Appendix C Qualitative Results on Nodule Segmentation

We visualize the segmentation masks generated by the 2.5D, 3D and ACS ResNet-18, with or without pretraining in Fig. A2. Combined the visualization with overall performance (Table 5), ACS p. segment the target nodules more precisely than other counterparts in general.

Figure A2: Visualization of the segmentation masks generated by the 2.5D, 3D and ACS ResNet-18, with or without pretraining. The number on top of each image indicates the Dice per case of the sample.

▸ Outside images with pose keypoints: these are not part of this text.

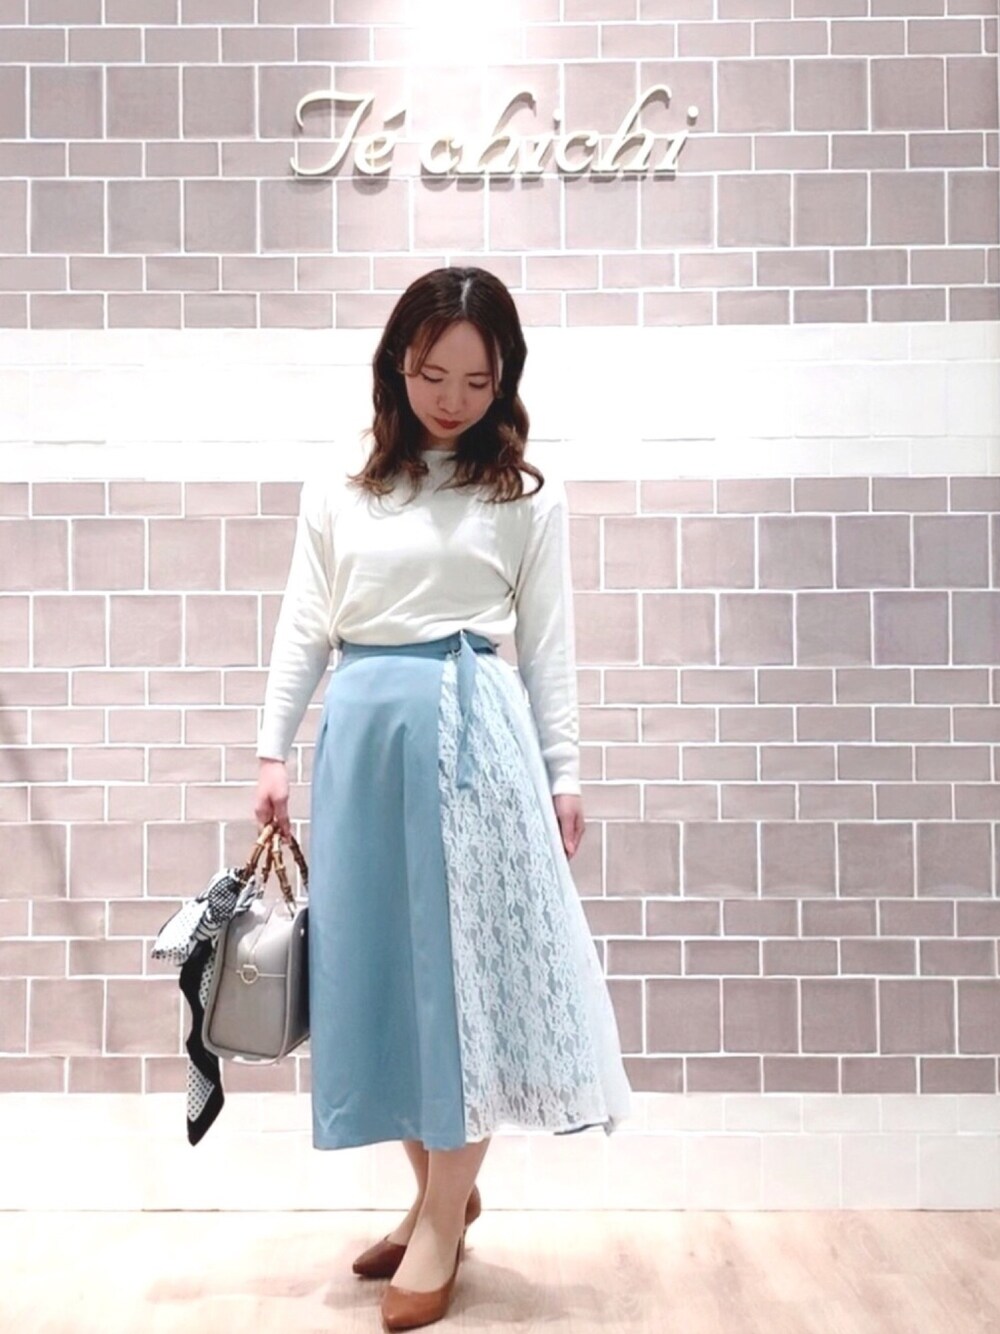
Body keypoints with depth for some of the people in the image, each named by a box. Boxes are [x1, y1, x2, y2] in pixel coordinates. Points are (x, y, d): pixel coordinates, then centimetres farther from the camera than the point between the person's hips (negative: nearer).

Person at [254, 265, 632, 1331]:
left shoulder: (527, 496, 5)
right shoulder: (336, 490, 10)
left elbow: (547, 644, 5)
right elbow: (304, 628, 10)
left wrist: (563, 773, 2)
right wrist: (272, 752, 5)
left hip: (476, 730, -3)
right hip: (364, 732, 3)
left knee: (468, 957, 0)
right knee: (381, 964, 8)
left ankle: (444, 1218, 15)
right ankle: (437, 1189, 28)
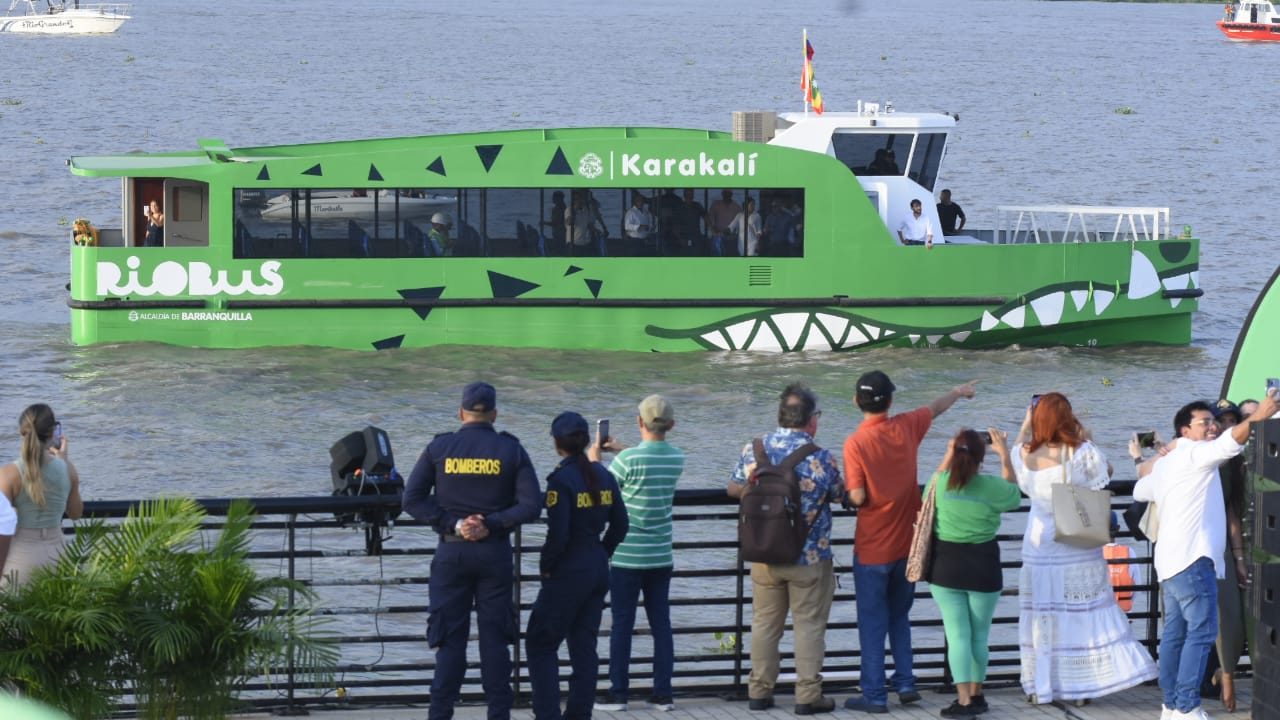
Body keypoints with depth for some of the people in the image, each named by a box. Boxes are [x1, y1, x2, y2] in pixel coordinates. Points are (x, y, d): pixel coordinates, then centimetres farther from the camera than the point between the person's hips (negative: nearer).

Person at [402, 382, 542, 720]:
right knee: (495, 639, 6)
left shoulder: (439, 448, 0)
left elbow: (413, 499, -6)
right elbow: (530, 505, -8)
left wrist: (454, 525, -9)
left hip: (451, 553, 0)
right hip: (496, 553, 0)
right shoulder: (511, 450, 0)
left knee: (450, 640, 3)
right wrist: (491, 525, -10)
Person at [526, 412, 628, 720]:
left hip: (568, 574, -7)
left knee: (541, 644, 3)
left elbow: (558, 535, -20)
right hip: (598, 572, 7)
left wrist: (546, 566, -6)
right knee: (584, 646, 12)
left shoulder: (561, 480, -16)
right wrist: (601, 554, 16)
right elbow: (620, 526, 9)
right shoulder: (603, 476, 4)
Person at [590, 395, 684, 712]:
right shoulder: (677, 458, -1)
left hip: (627, 556, -4)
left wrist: (594, 460, 11)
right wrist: (621, 451, 22)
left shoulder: (629, 459, -17)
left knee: (622, 624, 2)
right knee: (661, 623, 8)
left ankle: (618, 693, 4)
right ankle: (663, 693, 9)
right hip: (661, 556, 4)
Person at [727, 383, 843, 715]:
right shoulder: (821, 459, -17)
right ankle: (808, 695, 7)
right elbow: (839, 495, -1)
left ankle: (759, 690, 19)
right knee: (809, 625, 5)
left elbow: (734, 488, 6)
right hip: (810, 557, -3)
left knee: (765, 623, 14)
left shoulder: (755, 449, -7)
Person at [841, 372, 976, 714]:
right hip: (907, 544, 4)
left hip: (872, 549, -4)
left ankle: (874, 695, 3)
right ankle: (905, 683, 17)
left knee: (872, 622, 3)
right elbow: (936, 408, 17)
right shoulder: (906, 428, -4)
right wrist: (960, 391, 36)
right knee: (899, 616, 21)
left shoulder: (856, 442, -17)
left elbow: (857, 496, -20)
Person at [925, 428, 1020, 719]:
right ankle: (976, 695, 24)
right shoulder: (992, 487, -11)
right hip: (983, 569, 0)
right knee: (979, 635, 14)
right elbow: (1014, 496, 12)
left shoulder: (940, 484, -8)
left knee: (957, 634, 0)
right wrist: (1005, 455, 18)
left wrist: (948, 456, 21)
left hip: (945, 568, 0)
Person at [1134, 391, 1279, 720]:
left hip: (1170, 560, 10)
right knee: (1202, 632, -13)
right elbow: (1228, 444, -25)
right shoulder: (1193, 454, -5)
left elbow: (1140, 491, 40)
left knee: (1175, 633, 11)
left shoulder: (1164, 464, 23)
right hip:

Appendix D Implementation of ACS Convolutions

We provide a PyTorch implementation of ACS convolutions, available at Actual memory consuming and runtime speed are reported in Table A3. Using the provided function, 2D CNNs could be converted into ACS CNNs for 3D images, with a single line of code.

import torch
from torchvision.models import resnet18
from acsconv.converters import ACSConverter
# model_2d is a standard PyTorch 2D model
model_2d = resnet18(pretrained=True)
B, C_in, H, W = (1, 3, 64, 64)
input_2d = torch.rand(B, C_in, H, W)
output_2d = model_2d(input_2d)
# model_3d is dealing with 3D data
model_3d = ACSConverter(model_2d)
B, C_in, D, H, W = (1, 3, 64, 64, 64)
input_3d = torch.rand(B, C_in, D, H, W)
output_3d = model_3d(input_3d)
Seg Cls Memory (Seg) Time (Seg)
2D r. 68.8 89.4 5.0 Gb 0.57 s
3D r. 74.7 90.3 5.0 Gb 1.01 s
ACS r. 75.1 92.5 6.6 Gb 0.95 s
Table A3: Model performance, memory consuming and runtime speed of 2D (2.5D) and 3D and ACS convolutions. Due to the engineering issues, the memory of ACS convolutions is large than that of 2D (2.5D) and 3D convolutions, yet theoretically identical (see Table 3). It is expected to be fixed (6.6 Gb to 5.0 Gb) in further implementation by custom memory checkpointing. Even though time complexity of ACS and 2D convolutions is the same, the parallelism of the ACS convolutions is weaker than that of 2D convolutions. Thereby, the actual runtime speed of ACS convolutions is slower than that of 2D convolutions.